Financial Technology, Stability, and Inclusion

Financial Technology, Stability, and Inclusion

FinTech has witnessed a spectacular growth in the aftermath of the 2008 financial crisis. While the industry has taken innovative approaches to promote financial inclusion by serving traditionally under-banked businesses and people, it is also exposed to nonnegligible risk that can threaten the stability of financial market. Hence, a key challenge facing the industry is to assess and manage financial risks properly while extending financial services to a wider spectrum of firms (especially small and medium enterprises SMEs) and consumers. Since SMEs and consumers possess little "hard information" (e.g., financial statements, collaterals, credit history), it makes it a grand challenge – how to evaluate and finance them adequately. This is particularly the case as SMEs and consumers play a crucial role in economic development. According to the State Council of China and HKTID, SMEs contribute to more than 80% (46%) of employment and 90% (98%) of business units in mainland China (Hong Kong). Household consumption is also a key driver of economic growth, accounting for 60% of GDP (World Bank, 2018). Therefore, it is imperative to search for the solutions.

 

The project aims to develop a scientific framework on credit risk assessment and management for small businesses and consumers, lay out a formal foundation for smart contract / mechanism design, provide a platform for conducting program evaluation on the real economic and social impact of FinTech, form and test macro theories/models of financial risk featured with FinTech development, and provide policy recommendations for financial stability and inclusion.
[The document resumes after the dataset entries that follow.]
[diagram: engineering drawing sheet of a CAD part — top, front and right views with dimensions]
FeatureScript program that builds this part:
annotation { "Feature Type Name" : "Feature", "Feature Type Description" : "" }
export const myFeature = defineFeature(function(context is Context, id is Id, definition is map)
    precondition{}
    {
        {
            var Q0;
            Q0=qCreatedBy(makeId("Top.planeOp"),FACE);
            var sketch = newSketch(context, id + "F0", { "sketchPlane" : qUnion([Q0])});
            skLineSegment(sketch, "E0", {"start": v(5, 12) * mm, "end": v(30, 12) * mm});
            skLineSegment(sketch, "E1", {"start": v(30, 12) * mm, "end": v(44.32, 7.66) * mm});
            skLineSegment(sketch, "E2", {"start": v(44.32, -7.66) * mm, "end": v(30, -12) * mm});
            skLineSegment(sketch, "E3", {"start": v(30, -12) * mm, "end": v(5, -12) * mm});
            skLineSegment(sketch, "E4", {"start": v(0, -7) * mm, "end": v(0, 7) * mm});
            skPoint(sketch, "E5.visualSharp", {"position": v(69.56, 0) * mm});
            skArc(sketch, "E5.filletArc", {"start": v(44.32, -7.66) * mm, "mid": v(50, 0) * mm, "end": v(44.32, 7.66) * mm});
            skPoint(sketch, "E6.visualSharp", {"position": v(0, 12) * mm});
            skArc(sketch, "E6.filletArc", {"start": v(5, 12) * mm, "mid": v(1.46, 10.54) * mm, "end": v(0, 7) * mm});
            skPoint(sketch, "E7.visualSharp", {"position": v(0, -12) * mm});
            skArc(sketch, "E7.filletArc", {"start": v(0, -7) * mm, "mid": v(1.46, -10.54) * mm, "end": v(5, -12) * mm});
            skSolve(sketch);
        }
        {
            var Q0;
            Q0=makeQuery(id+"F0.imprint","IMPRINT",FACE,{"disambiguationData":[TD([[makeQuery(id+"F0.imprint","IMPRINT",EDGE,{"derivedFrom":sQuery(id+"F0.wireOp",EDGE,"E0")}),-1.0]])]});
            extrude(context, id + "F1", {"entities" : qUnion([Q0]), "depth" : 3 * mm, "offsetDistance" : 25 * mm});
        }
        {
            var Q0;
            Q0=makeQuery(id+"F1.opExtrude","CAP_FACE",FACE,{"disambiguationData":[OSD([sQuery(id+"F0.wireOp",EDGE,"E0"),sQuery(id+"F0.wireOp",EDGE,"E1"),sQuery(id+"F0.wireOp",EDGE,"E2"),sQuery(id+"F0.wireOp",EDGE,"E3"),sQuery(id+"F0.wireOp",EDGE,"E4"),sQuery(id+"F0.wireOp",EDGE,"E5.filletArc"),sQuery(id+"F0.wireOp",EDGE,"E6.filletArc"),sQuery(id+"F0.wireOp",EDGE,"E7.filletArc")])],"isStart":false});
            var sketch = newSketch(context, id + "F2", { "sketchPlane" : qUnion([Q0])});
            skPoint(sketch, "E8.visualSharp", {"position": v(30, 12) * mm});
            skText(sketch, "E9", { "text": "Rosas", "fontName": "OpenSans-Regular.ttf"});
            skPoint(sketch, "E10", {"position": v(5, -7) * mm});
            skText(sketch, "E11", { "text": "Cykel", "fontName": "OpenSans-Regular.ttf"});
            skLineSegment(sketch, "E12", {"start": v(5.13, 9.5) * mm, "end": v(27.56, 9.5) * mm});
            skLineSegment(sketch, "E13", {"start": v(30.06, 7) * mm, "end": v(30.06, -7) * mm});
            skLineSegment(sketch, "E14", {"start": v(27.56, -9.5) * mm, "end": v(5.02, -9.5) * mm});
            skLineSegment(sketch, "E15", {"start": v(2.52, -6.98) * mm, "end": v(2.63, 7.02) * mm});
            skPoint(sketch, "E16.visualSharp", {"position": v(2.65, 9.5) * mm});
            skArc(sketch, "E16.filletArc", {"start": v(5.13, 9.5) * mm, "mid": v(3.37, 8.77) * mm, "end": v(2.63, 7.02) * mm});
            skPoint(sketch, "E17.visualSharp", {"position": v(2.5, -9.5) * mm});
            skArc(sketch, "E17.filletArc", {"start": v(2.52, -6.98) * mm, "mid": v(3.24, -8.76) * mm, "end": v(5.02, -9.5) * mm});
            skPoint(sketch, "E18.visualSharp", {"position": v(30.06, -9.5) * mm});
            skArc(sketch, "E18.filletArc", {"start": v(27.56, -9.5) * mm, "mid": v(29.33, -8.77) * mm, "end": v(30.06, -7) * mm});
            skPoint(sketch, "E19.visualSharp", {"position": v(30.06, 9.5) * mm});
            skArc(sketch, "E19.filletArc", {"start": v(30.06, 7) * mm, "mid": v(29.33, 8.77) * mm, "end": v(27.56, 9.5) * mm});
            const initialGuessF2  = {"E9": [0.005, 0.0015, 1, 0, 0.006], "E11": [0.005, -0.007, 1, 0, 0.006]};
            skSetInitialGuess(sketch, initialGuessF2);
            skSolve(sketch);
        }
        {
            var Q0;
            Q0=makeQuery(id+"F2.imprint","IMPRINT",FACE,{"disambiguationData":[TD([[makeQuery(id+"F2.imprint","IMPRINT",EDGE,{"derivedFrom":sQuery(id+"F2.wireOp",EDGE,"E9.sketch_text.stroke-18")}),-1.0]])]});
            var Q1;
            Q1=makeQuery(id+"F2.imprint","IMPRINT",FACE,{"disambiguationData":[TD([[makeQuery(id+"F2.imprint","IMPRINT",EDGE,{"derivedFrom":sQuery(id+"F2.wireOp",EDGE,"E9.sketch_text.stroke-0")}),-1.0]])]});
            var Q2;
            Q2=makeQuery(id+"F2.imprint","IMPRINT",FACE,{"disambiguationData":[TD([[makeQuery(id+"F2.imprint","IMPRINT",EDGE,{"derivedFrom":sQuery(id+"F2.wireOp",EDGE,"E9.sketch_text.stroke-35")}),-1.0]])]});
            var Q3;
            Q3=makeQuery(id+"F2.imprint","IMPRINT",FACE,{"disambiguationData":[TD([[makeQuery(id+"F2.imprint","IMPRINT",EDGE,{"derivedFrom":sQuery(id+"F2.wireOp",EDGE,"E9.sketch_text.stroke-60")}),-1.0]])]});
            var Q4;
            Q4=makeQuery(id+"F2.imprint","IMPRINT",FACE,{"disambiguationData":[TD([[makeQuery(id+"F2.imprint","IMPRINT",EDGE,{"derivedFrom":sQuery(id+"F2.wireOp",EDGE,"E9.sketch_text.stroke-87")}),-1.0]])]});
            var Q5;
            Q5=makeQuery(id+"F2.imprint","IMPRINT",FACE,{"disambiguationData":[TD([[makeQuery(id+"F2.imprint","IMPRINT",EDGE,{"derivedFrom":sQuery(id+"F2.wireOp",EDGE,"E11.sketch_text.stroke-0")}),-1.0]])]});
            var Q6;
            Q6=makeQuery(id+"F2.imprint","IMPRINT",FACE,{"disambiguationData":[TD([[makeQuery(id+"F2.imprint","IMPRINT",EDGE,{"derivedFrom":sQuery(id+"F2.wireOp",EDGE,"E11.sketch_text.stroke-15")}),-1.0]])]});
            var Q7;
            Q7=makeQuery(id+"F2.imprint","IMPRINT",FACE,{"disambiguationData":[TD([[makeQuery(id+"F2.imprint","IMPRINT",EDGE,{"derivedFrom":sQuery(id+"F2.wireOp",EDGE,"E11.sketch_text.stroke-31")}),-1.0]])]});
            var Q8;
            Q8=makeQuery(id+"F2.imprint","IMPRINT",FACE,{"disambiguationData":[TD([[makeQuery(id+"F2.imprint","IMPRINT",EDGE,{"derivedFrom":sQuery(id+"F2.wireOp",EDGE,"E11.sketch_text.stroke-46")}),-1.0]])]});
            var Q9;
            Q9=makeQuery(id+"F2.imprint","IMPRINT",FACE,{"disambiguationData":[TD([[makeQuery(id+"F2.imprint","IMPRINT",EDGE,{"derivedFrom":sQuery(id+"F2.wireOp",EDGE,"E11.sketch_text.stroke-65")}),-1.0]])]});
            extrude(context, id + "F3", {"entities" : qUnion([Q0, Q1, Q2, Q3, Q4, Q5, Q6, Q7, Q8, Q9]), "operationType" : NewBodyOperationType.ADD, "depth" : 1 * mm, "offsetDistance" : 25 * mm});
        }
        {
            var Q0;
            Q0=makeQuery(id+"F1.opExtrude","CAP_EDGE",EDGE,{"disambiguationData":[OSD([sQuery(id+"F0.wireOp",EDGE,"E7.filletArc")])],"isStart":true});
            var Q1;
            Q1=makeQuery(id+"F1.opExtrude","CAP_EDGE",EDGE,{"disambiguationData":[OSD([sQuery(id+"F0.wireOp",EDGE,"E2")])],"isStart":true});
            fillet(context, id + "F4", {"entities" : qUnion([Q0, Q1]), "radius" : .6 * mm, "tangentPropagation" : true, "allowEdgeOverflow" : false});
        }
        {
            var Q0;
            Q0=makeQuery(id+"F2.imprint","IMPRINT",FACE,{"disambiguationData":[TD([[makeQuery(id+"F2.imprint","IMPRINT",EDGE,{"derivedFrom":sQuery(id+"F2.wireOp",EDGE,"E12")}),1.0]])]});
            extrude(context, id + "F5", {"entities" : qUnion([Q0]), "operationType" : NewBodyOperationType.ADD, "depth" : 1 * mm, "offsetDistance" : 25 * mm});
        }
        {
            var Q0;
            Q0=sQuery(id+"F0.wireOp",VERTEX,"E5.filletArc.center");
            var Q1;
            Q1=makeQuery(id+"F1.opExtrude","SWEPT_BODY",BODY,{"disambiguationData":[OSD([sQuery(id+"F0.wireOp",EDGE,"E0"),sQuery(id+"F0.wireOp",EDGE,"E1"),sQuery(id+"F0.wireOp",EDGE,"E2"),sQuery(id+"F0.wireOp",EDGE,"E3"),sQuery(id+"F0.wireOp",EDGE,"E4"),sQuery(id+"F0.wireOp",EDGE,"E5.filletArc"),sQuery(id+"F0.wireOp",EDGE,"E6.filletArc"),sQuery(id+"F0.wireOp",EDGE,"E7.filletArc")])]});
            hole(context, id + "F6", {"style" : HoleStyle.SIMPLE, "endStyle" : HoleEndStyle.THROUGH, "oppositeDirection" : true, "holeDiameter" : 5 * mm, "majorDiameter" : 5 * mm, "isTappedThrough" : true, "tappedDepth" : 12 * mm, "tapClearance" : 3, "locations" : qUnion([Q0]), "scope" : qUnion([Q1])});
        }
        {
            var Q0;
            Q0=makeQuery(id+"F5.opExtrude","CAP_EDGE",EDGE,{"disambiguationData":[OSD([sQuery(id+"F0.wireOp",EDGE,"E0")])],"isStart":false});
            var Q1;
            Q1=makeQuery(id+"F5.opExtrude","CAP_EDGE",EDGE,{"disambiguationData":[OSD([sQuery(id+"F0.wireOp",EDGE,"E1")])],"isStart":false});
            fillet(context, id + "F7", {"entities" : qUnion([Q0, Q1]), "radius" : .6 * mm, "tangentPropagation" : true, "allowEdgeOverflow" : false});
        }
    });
The framework is featured with a comprehensive guidance on

 

a) "high-frequency, high-dimensions, high-coverage" data collection, such as capturing granular digital footprints and networks of firms and consumers,

b) feature extraction based on behavioral consistency theories (Cronqvist et al., 2012), such as extracting behavioral traits (e.g., risk attitude, self-efficacy) of small business owners and consumers from investment, consumption and their behaviors through social networks and ownership chains, 

c) transformation of such "soft information" into "hard information", 

d) design, selection and training of credit models that (i) exploit the predictive power of digital footprints, networks and behavioral traits versus traditional financial metrics, and (ii) dynamically adapt to business cycles, and 

e) interpretation and application of model outcomes for financial institutions and policy makers.

 

The project will convene a team of experts in finance, economics, law, data science and engineering, collaborate with top financial institutions (e.g., the largest FinTech company), and form an advisory board of world leading economists (e.g., Nobel Laureates) and important policy makers (e.g., IMF Deputy MD overseeing FinTech). The extensive network of the team with global and regional institutions (e.g., IMF, World Bank, BIS, ECB, FSB, Fed, PBC, HKMA, HKFSDC, HK Competition Commission, etc.) will help disseminate the research outputs. The deliverables will help Hong Kong transit from a traditional International Financial Centre to a FinTech hub.